Ce dernier demande aussi aux parents de s'occuper eux-mêmes des enfants fréquentant les écoles maternelles qui, elles, restent ouvertes. Le Comité de concertation a décidé de suspendre les cours en présentiel à partir de lundi prochain dans tous les niveaux d'enseignement, maternel excepté. Des examens peuvent toutefois être encore organisés.

Le ministre flamand de l'Enseignement Ben Weyts s'est concerté mercredi soir avec le secteur afin d'examiner la mise en application concrète de ces mesures. Résultat: la Flandre choisit de ne pas proposer d'enseignement à distance.

Dans un communiqué commun, les acteurs de l'enseignement dénoncent les incertitudes qui pesaient sur l'organisation de la dernière semaine avant les vacances de printemps (Pâques), évoquant les différences de communication entre suspension de l'enseignement de contact et suspension des cours.

Les élèves pourront continuer à contacter leurs professeurs de manière numérique mais aucune leçon ne sera prodiguée.

Le secteur de l'enseignement flamand craint en outre que le maternel ne devienne la "victime" de ces mesures. Dans leur déclaration, les acteurs demandent aux parents de garder les enfants en bas âge à la maison.
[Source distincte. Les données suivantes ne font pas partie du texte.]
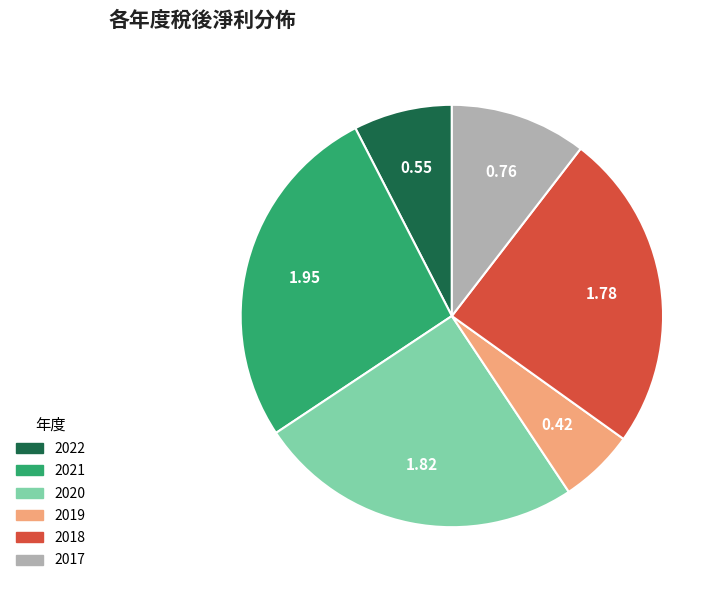

Count the number of slices in the pie.

6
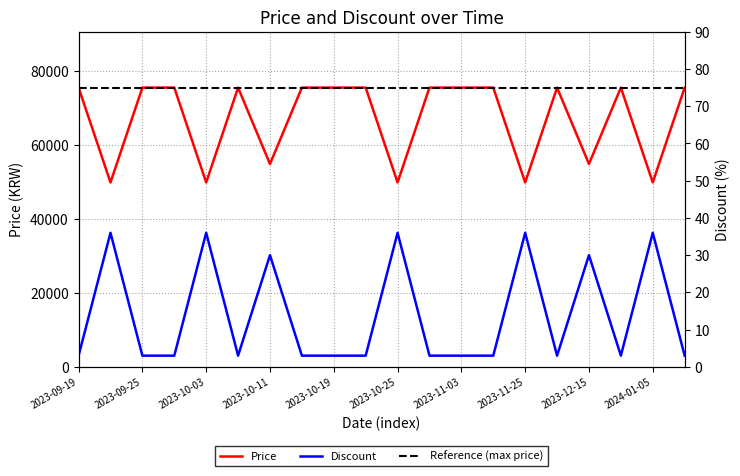

Which series has the largest total across all categories?

Price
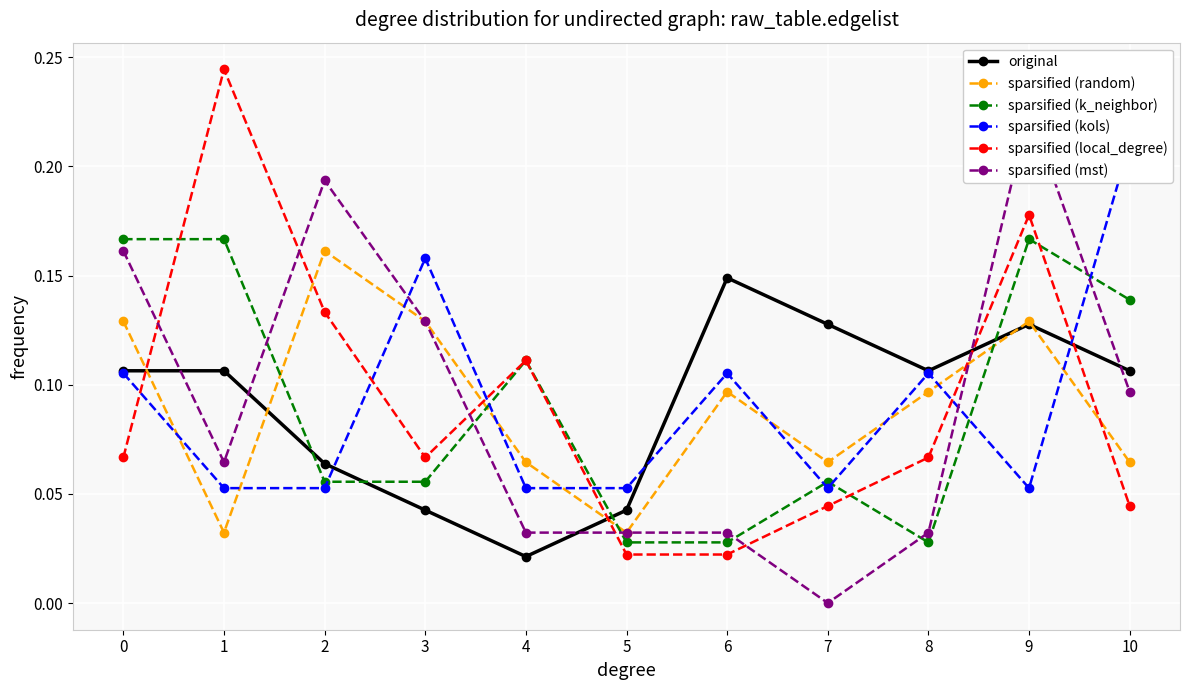

How many distinct data groups are displayed?

6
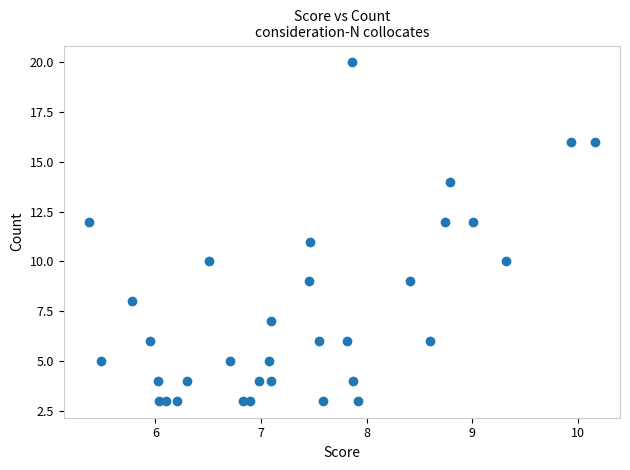

What is the range of Y values (max minus min)?

17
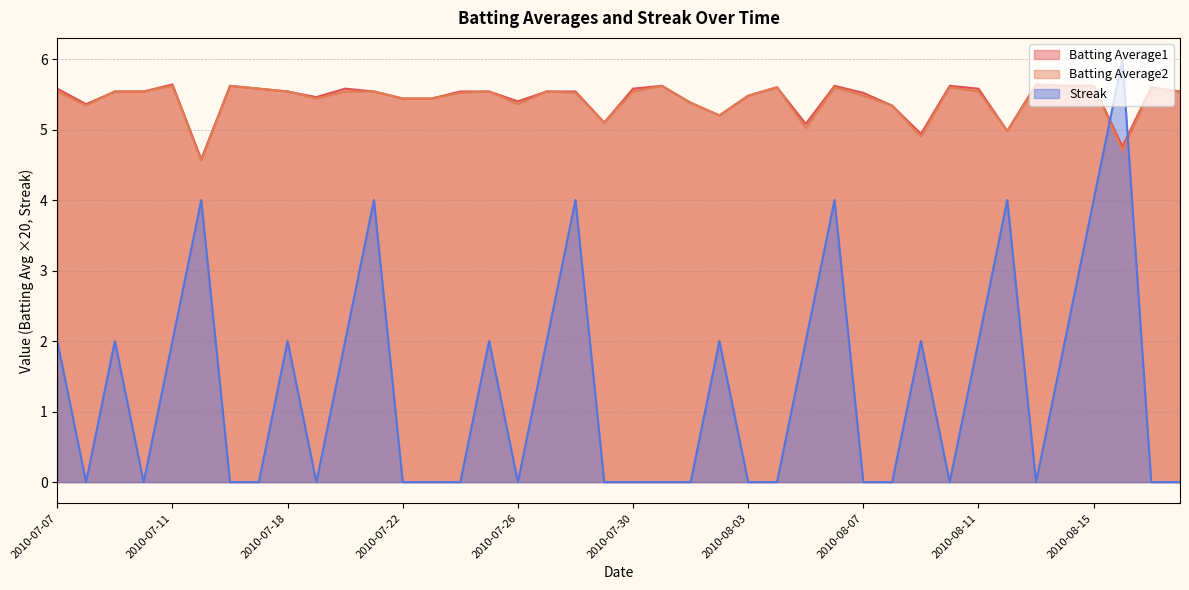

How many values in the Batting Average2 series exceed 5?

36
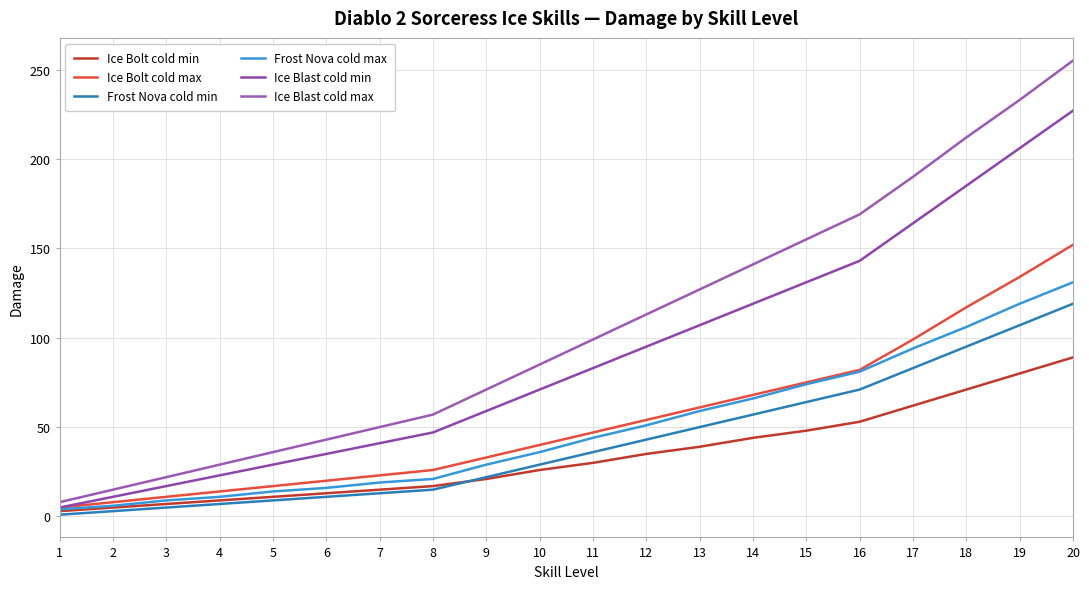

List the labels in order of Ice Blast cold max value, largest first.

20, 19, 18, 17, 16, 15, 14, 13, 12, 11, 10, 9, 8, 7, 6, 5, 4, 3, 2, 1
La décision de maintenir l'enseignement maternel provoque aussi l'ire des syndicats. L'ACOD Onderwijs, pendant flamand de la CGSP Enseignement, a d'ailleurs décidé de déposer un préavis de grève. La secrétaire générale du syndicat Nancy Libert estime "inacceptable" la décision de maintenir ces écoles ouvertes en arguant d'un nombre moins élevé de contaminations. "Mais il y a aussi moins de tests. Les membres du personnel sont moins protégés, ils ne doivent pas porter de masque buccal et la distance d'1,5 mètre n'est pas garantie. Les institutrices et instituteurs maternels ne sont pas non plus vaccinés", a-t-elle mis en avant. Elle a souligné que le secteur avait l'impression d'être considéré comme une garderie et que leur rôle éducatif était oublié.